### Ihre Aufgabe
Übersetzen Sie diesen Satz aus dem Text über den Ölpreissturz und die Fracking-Branche ins Englische: „Die Zahl der aktiven Bohrlöcher ist in den letzten acht Wochen auf den niedrigsten Stand seit 2012 gefallen, weshalb bald mit einer Verknappung der Ölmenge gerechnet wird.“
***** Textauszug *****
Platzt angesichts des Ölpreissturzes nun die Fracking-Blase in den USA?

Pumpen-auf-dem-kalifornischen-Lost-Hills-Ölfeld.-Bild-Arne-Hückelheim-CC-BY-SA-3.0

[Ralf Streck] Der extrem gefallene Ölpreis sorgt dafür, dass teurere Methoden zur Ölförderung defizitär wurden und auch für das Nordsee-Öl wird es eng.

Der in den letzten Tagen wieder gestiegene Ölpreis lässt die Branche zwar etwas aufatmen, doch die Preise sind für viele Produzenten noch immer viel zu niedrig, um profitabel produzieren zu können. Zudem hatten Meldungen für den Preisanstieg gesorgt, dass es nun vor allem Fracking-Unternehmen an den Kragen geht. Die Zahl der aktiven Bohrlöcher ist in den letzten acht Wochen auf den niedrigsten Stand seit 2012 gefallen, weshalb bald mit einer Verknappung der Ölmenge gerechnet wird. Bohrtürme werden vor allem auf den Schieferöl-Feldern abgebaut, Firmen gehen pleite, Arbeitsplätze werden gestrichen, Kredite werden faul und es wird erneut für Banken gefährlich, die den Fracking-Boom mit billigem Geld aus der Geldschwemme gefüttert haben.
***** Daten zur Auswertung *****
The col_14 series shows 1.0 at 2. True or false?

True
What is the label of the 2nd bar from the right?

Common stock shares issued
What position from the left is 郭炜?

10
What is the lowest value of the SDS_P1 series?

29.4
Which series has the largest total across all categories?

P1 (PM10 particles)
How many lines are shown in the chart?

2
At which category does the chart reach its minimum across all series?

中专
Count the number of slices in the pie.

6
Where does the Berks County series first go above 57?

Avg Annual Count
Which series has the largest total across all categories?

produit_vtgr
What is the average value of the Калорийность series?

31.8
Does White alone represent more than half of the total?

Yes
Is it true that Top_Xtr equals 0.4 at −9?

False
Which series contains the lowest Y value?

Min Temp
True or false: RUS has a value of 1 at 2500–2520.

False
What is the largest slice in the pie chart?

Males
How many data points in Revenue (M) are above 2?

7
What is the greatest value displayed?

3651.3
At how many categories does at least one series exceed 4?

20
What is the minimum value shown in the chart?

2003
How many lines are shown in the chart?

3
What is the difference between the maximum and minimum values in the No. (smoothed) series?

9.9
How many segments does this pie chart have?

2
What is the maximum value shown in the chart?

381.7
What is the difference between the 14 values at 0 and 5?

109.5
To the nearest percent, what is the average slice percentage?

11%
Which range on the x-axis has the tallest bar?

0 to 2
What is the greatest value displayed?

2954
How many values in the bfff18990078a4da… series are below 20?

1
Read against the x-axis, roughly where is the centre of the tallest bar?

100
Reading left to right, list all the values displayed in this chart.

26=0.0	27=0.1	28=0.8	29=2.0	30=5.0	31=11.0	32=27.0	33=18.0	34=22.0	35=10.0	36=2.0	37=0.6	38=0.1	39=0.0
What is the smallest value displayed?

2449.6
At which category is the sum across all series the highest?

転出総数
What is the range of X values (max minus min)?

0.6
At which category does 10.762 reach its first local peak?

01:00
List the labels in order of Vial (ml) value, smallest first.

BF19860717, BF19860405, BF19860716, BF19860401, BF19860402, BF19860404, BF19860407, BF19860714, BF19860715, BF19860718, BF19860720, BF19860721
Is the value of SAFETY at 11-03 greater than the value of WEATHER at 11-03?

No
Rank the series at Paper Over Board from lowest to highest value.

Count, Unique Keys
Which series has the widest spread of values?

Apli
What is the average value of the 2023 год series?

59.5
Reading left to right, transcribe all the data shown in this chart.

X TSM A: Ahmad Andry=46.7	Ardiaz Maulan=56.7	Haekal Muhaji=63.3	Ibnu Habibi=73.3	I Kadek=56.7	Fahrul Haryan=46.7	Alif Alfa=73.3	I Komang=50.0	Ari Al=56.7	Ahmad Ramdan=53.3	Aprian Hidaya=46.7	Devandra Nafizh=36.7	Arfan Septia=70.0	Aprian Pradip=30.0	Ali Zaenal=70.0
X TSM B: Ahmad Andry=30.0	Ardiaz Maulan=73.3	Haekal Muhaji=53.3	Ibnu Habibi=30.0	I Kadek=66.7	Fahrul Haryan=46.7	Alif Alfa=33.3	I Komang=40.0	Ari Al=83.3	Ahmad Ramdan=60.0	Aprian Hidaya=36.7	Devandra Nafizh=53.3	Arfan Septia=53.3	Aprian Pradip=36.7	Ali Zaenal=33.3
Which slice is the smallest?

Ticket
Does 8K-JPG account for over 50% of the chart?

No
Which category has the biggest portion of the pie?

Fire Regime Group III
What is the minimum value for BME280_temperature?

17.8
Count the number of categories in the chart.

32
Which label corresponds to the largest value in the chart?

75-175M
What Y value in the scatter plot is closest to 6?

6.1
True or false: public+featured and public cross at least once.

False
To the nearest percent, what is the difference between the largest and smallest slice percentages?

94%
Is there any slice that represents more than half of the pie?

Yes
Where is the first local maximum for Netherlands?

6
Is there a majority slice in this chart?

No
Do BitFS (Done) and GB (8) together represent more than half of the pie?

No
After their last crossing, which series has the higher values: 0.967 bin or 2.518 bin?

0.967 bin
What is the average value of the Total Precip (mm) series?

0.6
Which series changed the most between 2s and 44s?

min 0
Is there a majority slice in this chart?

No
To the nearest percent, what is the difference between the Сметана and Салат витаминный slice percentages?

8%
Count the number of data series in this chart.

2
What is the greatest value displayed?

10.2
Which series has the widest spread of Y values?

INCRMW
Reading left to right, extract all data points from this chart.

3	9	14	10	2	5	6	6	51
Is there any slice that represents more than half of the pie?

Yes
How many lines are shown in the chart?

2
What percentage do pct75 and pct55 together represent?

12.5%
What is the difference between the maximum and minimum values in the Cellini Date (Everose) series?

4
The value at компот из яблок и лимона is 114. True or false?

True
*****
### Lösung
The number of active wells has fallen over the last eight weeks to its lowest level since 2012, which is why a shortage in the amount of oil is expected soon.